Com a reforma processual civil operada pelo DL 329-A/95, de 12/12, as providências cautelares não especificadas, largamente enraizadas na nossa tradição como um meio de protecção de direitos ameaçados, foram eliminadas e substituídas por um «procedimento cautelar comum», no qual se insere a regulamentação dos aspectos comuns a toda a justiça cautelar.

Assim, preceitua o n.º 1 do art. 381º, do C.P.C. que “sempre que alguém mostre fundado receio de que outrem cause lesão grave e dificilmente reparável do seu direito, pode requerer a providência conservatória ou antecipatória concretamente adequada a assegurar a efectividade do direito ameaçado».

Por outro lado, o n.º 1, do art. 387º, do mesmo Código, complementa que «a providência é decretada desde que haja probabilidade séria da existência do direito e se mostre suficientemente fundado o receio da sua lesão».

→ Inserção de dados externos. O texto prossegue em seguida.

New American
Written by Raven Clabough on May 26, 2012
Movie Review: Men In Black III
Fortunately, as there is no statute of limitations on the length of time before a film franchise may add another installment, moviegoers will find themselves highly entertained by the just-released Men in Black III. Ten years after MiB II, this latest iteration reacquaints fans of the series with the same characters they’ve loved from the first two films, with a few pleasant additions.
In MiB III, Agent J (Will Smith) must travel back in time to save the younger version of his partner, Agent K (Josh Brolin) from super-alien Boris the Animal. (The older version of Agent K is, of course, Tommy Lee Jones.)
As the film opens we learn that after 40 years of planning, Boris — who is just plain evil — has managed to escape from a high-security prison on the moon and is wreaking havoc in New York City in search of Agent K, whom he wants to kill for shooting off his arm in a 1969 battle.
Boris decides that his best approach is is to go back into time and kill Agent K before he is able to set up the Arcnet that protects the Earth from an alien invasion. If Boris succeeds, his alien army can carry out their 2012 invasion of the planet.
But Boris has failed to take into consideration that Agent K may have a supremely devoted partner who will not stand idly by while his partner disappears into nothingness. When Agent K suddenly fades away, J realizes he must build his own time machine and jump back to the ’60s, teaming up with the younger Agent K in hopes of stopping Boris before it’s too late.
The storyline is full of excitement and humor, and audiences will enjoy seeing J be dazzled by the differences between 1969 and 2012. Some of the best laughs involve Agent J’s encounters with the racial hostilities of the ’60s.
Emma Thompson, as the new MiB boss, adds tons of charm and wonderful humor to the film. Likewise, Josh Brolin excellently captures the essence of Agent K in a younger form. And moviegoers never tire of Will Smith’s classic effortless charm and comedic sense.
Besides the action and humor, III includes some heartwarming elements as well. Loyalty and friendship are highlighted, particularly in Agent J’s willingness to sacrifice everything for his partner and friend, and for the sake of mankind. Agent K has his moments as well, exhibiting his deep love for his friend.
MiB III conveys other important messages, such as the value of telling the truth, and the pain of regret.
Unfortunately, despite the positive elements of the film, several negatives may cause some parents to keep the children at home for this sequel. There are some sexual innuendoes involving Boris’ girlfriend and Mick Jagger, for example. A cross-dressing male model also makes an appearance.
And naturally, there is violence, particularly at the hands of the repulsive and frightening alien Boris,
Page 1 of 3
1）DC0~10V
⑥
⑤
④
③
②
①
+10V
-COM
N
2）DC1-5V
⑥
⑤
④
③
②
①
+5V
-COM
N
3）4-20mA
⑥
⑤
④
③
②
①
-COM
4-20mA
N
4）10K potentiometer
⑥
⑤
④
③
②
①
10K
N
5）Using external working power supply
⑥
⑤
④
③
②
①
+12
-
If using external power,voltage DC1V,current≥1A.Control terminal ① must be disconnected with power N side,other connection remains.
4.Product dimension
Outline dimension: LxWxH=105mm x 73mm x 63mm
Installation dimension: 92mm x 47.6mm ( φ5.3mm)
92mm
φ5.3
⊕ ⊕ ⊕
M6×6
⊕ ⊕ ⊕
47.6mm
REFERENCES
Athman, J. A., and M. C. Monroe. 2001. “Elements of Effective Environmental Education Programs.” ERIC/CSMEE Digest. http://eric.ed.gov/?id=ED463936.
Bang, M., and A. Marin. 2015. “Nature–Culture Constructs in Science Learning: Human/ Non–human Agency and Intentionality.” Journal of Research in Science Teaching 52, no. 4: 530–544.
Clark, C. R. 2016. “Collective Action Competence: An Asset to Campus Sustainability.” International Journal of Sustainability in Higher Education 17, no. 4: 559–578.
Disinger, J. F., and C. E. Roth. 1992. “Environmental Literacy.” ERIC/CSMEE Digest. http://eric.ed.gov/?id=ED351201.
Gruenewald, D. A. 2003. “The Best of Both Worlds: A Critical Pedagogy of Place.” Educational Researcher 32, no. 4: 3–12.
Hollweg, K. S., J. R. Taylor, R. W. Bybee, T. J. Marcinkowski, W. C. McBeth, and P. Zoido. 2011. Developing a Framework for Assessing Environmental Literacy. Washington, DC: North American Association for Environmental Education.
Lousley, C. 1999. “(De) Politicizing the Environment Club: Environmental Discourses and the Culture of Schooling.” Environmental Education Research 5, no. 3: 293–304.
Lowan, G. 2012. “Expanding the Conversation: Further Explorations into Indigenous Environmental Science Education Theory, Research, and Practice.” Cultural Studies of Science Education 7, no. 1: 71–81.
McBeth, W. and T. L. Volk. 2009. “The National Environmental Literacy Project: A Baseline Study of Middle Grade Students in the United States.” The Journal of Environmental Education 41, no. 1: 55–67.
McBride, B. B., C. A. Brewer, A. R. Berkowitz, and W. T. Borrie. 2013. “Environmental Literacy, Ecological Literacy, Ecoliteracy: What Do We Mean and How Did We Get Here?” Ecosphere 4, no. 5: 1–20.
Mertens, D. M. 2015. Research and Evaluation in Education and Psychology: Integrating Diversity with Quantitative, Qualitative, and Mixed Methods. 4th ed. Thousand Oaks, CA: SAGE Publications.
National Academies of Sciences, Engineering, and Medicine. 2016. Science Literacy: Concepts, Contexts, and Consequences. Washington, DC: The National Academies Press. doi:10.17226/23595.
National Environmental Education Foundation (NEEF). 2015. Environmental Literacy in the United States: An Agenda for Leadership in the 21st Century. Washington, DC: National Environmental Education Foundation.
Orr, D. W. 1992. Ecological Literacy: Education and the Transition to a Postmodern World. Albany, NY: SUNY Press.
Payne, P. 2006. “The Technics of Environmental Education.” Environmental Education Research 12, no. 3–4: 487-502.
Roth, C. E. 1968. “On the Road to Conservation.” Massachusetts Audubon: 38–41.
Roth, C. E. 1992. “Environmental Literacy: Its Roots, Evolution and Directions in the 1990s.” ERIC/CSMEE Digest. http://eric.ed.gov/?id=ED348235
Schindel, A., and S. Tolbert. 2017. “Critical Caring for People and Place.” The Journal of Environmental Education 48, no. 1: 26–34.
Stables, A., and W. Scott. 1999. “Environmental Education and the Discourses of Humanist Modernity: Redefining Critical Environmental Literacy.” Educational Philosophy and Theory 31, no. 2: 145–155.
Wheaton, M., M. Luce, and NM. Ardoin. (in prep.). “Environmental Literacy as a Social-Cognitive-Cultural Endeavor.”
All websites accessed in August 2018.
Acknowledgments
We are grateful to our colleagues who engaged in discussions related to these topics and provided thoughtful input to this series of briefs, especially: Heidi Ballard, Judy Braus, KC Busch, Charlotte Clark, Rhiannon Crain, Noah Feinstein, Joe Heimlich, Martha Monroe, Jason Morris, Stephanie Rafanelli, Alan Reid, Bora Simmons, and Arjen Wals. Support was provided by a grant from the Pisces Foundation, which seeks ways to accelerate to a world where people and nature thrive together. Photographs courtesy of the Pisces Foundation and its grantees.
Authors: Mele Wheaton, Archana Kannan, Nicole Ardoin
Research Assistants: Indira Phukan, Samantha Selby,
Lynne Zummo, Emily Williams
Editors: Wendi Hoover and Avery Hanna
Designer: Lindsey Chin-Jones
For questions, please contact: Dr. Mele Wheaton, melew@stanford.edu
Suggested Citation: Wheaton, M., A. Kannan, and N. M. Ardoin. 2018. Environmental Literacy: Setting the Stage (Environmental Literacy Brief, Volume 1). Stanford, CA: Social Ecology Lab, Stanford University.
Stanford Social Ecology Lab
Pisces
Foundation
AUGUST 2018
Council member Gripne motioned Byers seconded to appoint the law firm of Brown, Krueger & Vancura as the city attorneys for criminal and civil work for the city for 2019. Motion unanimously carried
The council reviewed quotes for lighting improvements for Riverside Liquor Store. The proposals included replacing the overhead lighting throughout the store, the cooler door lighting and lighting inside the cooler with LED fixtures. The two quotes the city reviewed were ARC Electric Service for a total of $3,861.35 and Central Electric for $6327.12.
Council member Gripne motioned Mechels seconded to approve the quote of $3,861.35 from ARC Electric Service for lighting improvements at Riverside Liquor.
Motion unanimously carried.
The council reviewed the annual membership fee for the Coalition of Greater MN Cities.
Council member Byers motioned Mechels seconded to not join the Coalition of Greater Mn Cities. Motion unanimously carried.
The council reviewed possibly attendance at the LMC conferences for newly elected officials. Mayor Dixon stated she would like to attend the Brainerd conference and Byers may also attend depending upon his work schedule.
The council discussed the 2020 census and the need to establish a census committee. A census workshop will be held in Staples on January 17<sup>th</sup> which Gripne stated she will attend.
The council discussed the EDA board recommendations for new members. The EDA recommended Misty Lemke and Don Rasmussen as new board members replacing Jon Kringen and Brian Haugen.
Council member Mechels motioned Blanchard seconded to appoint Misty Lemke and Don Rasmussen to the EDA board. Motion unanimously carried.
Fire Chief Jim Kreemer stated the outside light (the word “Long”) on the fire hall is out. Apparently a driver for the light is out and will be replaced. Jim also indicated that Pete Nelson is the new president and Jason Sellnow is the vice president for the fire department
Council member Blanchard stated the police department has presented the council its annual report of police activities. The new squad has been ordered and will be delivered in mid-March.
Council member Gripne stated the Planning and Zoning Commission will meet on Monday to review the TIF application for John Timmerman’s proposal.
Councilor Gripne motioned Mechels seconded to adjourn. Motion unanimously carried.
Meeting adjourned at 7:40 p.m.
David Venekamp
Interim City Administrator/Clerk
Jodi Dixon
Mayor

Como diz A. Neto, “o decretamento de uma providência cautelar não especificada (comum) depende da concorrência dos seguintes requisitos: (a) que muito provavelmente exista o direito tido por ameaçado - objecto de acção declarativa -, ou que venha a emergir de decisão a proferir em acção constitutiva, já proposta ou a propor; (b) que haja fundado receio de que outrem antes de proferida decisão de mérito, ou porque a acção não está sequer proposta ou porque ainda se encontra pendente, cause lesão grave e dificilmente reparável a tal direito; (c) que ao caso não convenha nenhuma das providências tipificadas nos arts. 393º a 427º do CPC; (d) que a providência requerida seja adequada a remover o periculum in mora concretamente verificado e a assegurar a efectividade do direito ameaçado; (e) que o prejuízo resultante da providência não exceda o dano que com ela se quis evitar”.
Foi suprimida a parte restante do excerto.